§ What to produce:
With all pictures omitted, return verbatim the lines from the beginning of the records below through the line containing "Industry Franchises".

§ Records:
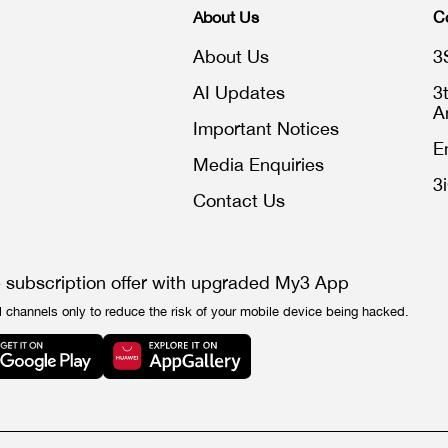
About Us
C
About Us
3
AI Updates
3
A
Important Notices
E
Media Enquiries
3
Contact Us
e subscription offer with upgraded My3 App
l channels only to reduce the risk of your mobile device being hacked.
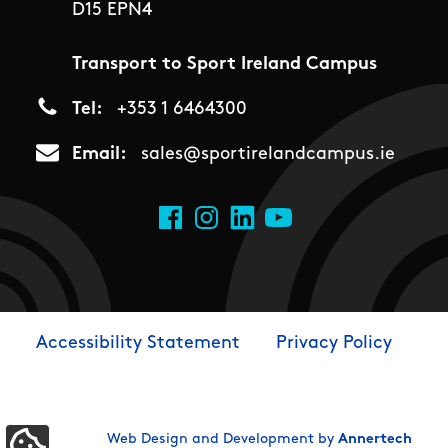
D15 EPN4
Transport to Sport Ireland Campus
Tel
+353 1 6464300
Email
sales@sportirelandcampus.ie
Social Links
Facebook
Instagram
LinkedIn
YouTube
Accessibility Statement
Privacy Policy
Footer
Web Design and Development by
Annertech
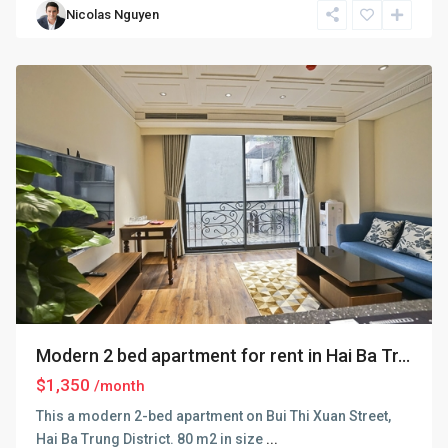
Nicolas Nguyen
Trung
,
Hanoi
Modern 2 bed apartment for rent in Hai Ba Tr...
$1,350
/month
This a modern 2-bed apartment on Bui Thi Xuan Street,
Hai Ba Trung District. 80 m2 in size
...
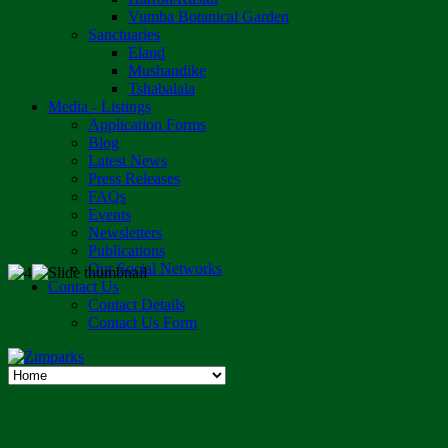
Vumba Botanical Garden
Sanctuaries
Eland
Mushandike
Tshabalala
Media - Listings
Application Forms
Blog
Latest News
Press Releases
FAQs
Events
Newsletters
Publications
Our Social Networks
Contact Us
Contact Details
Contact Us Form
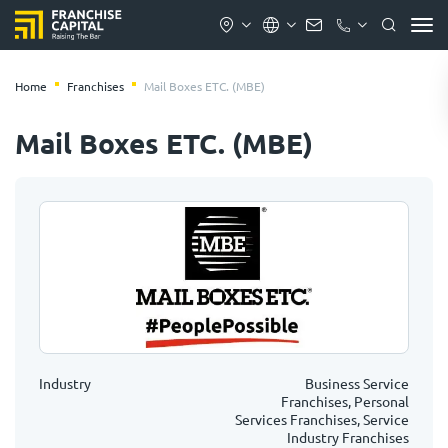
Home
Franchises
Mail Boxes ETC. (MBE)
Mail Boxes ETC. (MBE)
Industry
Business Service
Franchises, Personal
Services Franchises, Service
Industry Franchises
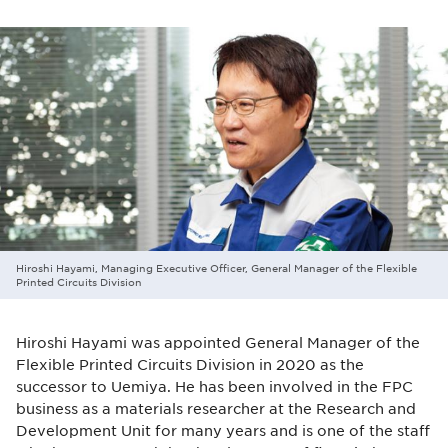
Hiroshi Hayami, Managing Executive Officer, General Manager of the Flexible
Printed Circuits Division
Hiroshi Hayami was appointed General Manager of the
Flexible Printed Circuits Division in 2020 as the
successor to Uemiya. He has been involved in the FPC
business as a materials researcher at the Research and
Development Unit for many years and is one of the staff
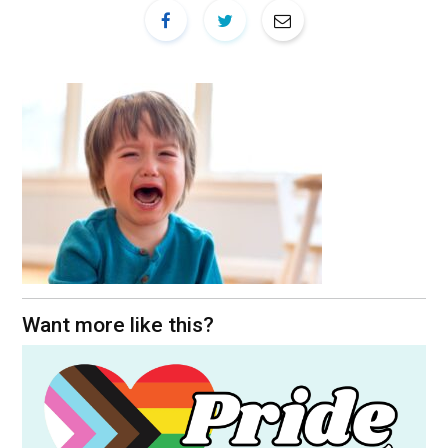
Want more like this?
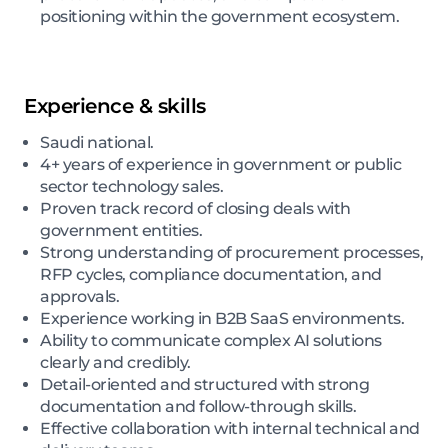
positioning within the government ecosystem.
Experience & skills
Saudi national.
4+ years of experience in government or public
sector technology sales.
Proven track record of closing deals with
government entities.
Strong understanding of procurement processes,
RFP cycles, compliance documentation, and
approvals.
Experience working in B2B SaaS environments.
Ability to communicate complex AI solutions
clearly and credibly.
Detail-oriented and structured with strong
documentation and follow-through skills.
Effective collaboration with internal technical and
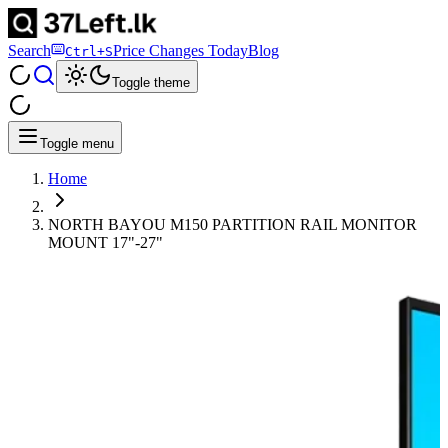
Search
Price Changes Today
Blog
Ctrl+S
Toggle theme
Toggle menu
Home
NORTH BAYOU M150 PARTITION RAIL MONITOR
MOUNT 17"-27"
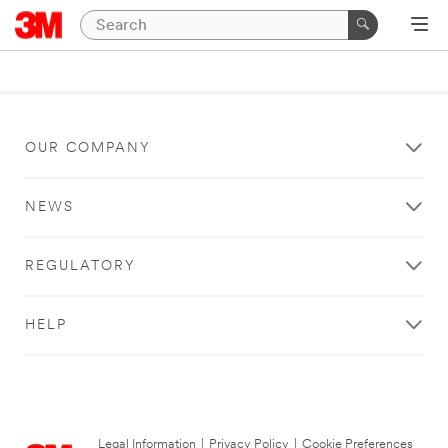
OUR COMPANY
NEWS
REGULATORY
HELP
Legal Information
|
Privacy Policy
|
Cookie Preferences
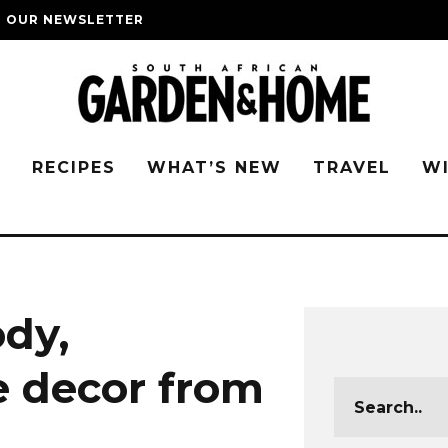
O OUR NEWSLETTER
G
RECIPES
WHAT’S NEW
TRAVEL
W
dy,
 decor from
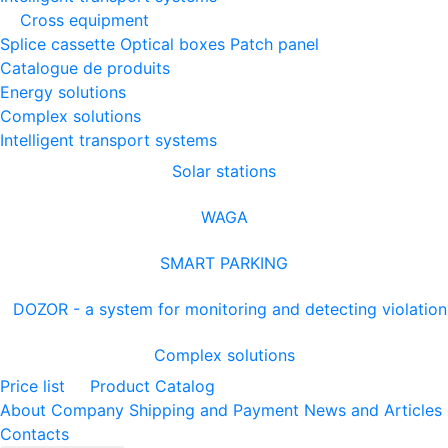
Cross equipment
Splice cassette
Optical boxes
Patch panel
Catalogue de produits
Energy solutions
Complex solutions
Intelligent transport systems
Solar stations
WAGA
SMART PARKING
DOZOR - a system for monitoring and detecting violation
Complex solutions
Price list
Product Catalog
About Company
Shipping and Payment
News and Articles
Contacts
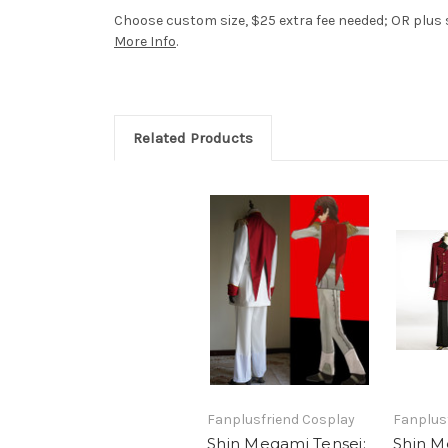
Choose custom size, $25 extra fee needed; OR plus si
More Info
.
Related Products
Fanplusfriend Cosplay
Fanplus
Shin Megami Tensei:
Shin M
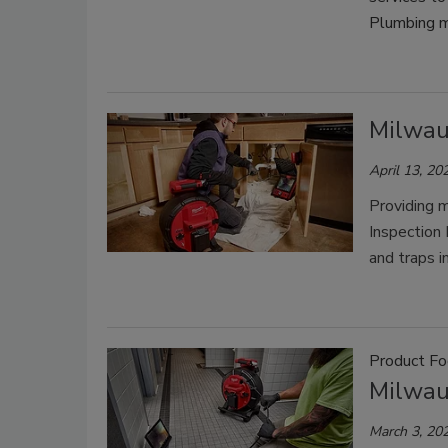
Plumbing m
Milwau
April 13, 20
Providing m
Inspection 
and traps i
Product Fo
Milwau
March 3, 20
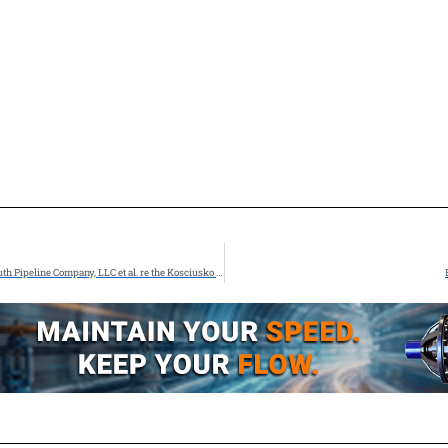
FERC Staff Issues the Draft Environmental Impact Statement for the Gulf South Pipeline Company, LLC et al. re the Kosciusko Junction Pipeline Project under CP25-547 et al.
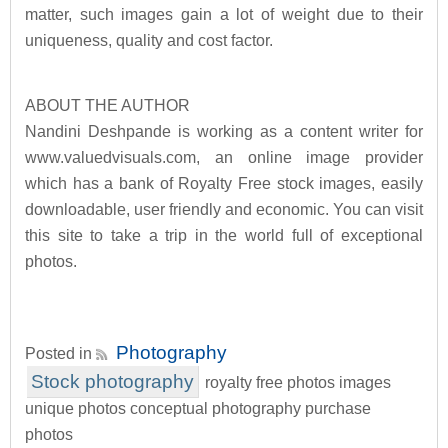
matter, such images gain a lot of weight due to their
uniqueness, quality and cost factor.
ABOUT THE AUTHOR
Nandini Deshpande is working as a content writer for
www.valuedvisuals.com, an online image provider
which has a bank of Royalty Free stock images, easily
downloadable, user friendly and economic. You can visit
this site to take a trip in the world full of exceptional
photos.
Photography
Posted in
Stock photography
royalty free photos images
unique photos conceptual photography purchase
photos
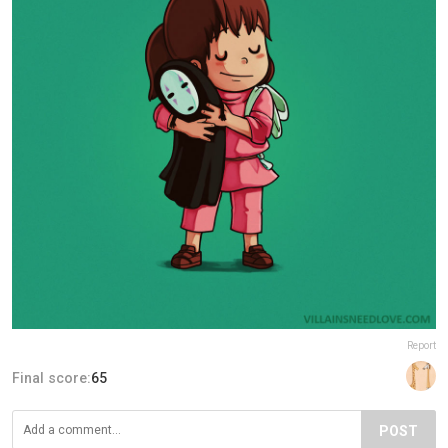
Report
Final score:
65
POST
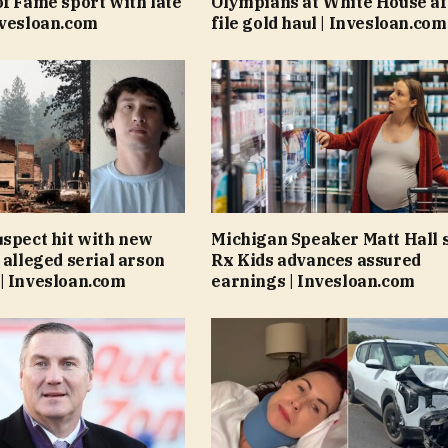
of Fame sport with late
Olympians at White House af
nvesloan.com
file gold haul | Invesloan.com
uspect hit with new
Michigan Speaker Matt Hall 
 alleged serial arson
Rx Kids advances assured
| Invesloan.com
earnings | Invesloan.com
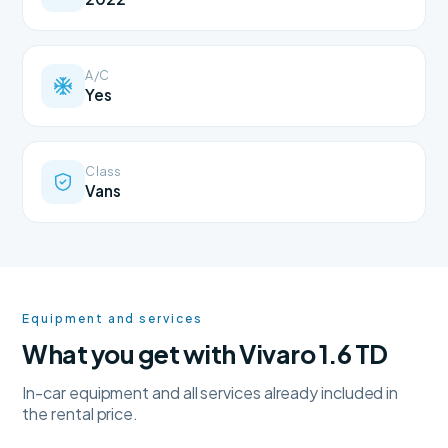
A/C
Yes
Class
Vans
Equipment and services
What you get with Vivaro 1.6 TD
In-car equipment and all services already included in
the rental price.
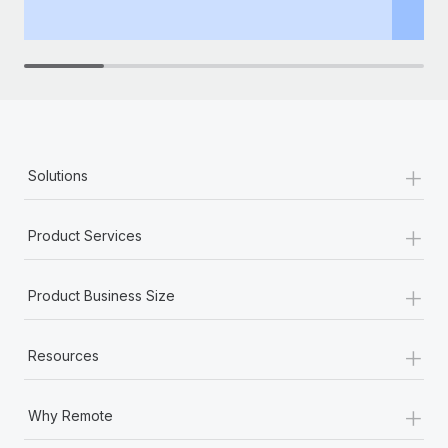
th
+
Solutions
+
Product Services
+
Product Business Size
+
Resources
+
Why Remote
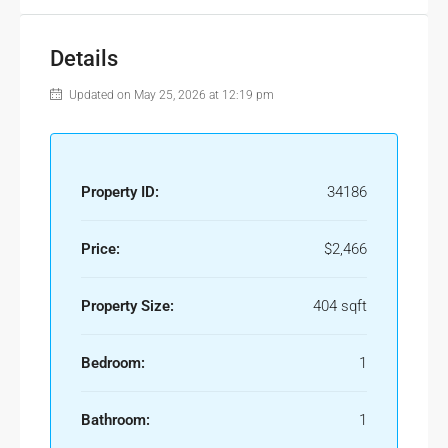
Details
Updated on May 25, 2026 at 12:19 pm
Property ID:
34186
Price:
$2,466
Property Size:
404 sqft
Bedroom:
1
Bathroom:
1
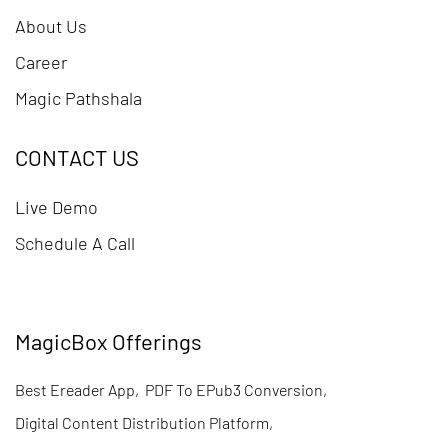
About Us
Career
Magic Pathshala
CONTACT US
Live Demo
Schedule A Call
MagicBox Offerings
Best Ereader App
,
PDF To EPub3 Conversion
,
Digital Content Distribution Platform
,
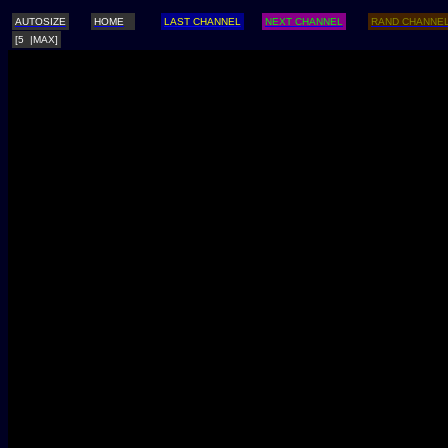
AUTOSIZE
HOME
LAST CHANNEL
NEXT CHANNEL
RAND CHANNE
[5 |MAX]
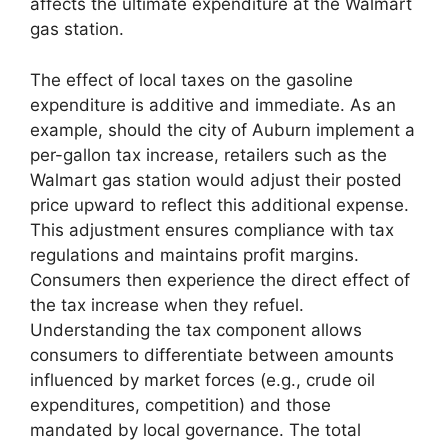
affects the ultimate expenditure at the Walmart
gas station.
The effect of local taxes on the gasoline
expenditure is additive and immediate. As an
example, should the city of Auburn implement a
per-gallon tax increase, retailers such as the
Walmart gas station would adjust their posted
price upward to reflect this additional expense.
This adjustment ensures compliance with tax
regulations and maintains profit margins.
Consumers then experience the direct effect of
the tax increase when they refuel.
Understanding the tax component allows
consumers to differentiate between amounts
influenced by market forces (e.g., crude oil
expenditures, competition) and those
mandated by local governance. The total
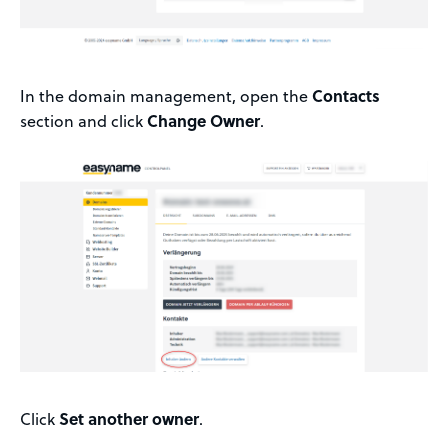
In the domain management, open the
Contacts
section and click
Change Owner
.
Click
Set another owner
.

§ Written answer:
About Us
C
About Us
3
AI Updates
3
A
Important Notices
E
Media Enquiries
3
Contact Us
e subscription offer with upgraded My3 App
l channels only to reduce the risk of your mobile device being hacked.
D15 EPN4
Transport to Sport Ireland Campus
Tel
+353 1 6464300
Email
sales@sportirelandcampus.ie
Social Links
Facebook
Instagram
LinkedIn
YouTube
Accessibility Statement
Privacy Policy
Footer
Web Design and Development by
Annertech
Nicolas Nguyen
Trung
,
Hanoi
Modern 2 bed apartment for rent in Hai Ba Tr...
$1,350
/month
This a modern 2-bed apartment on Bui Thi Xuan Street,
Hai Ba Trung District. 80 m2 in size
...
Vumba Botanical Garden
Sanctuaries
Eland
Mushandike
Tshabalala
Media - Listings
Application Forms
Blog
Latest News
Press Releases
FAQs
Events
Newsletters
Publications
Our Social Networks
Contact Us
Contact Details
Contact Us Form
Home
Franchises
Mail Boxes ETC. (MBE)
Mail Boxes ETC. (MBE)
Industry
Business Service
Franchises, Personal
Services Franchises, Service
Industry Franchises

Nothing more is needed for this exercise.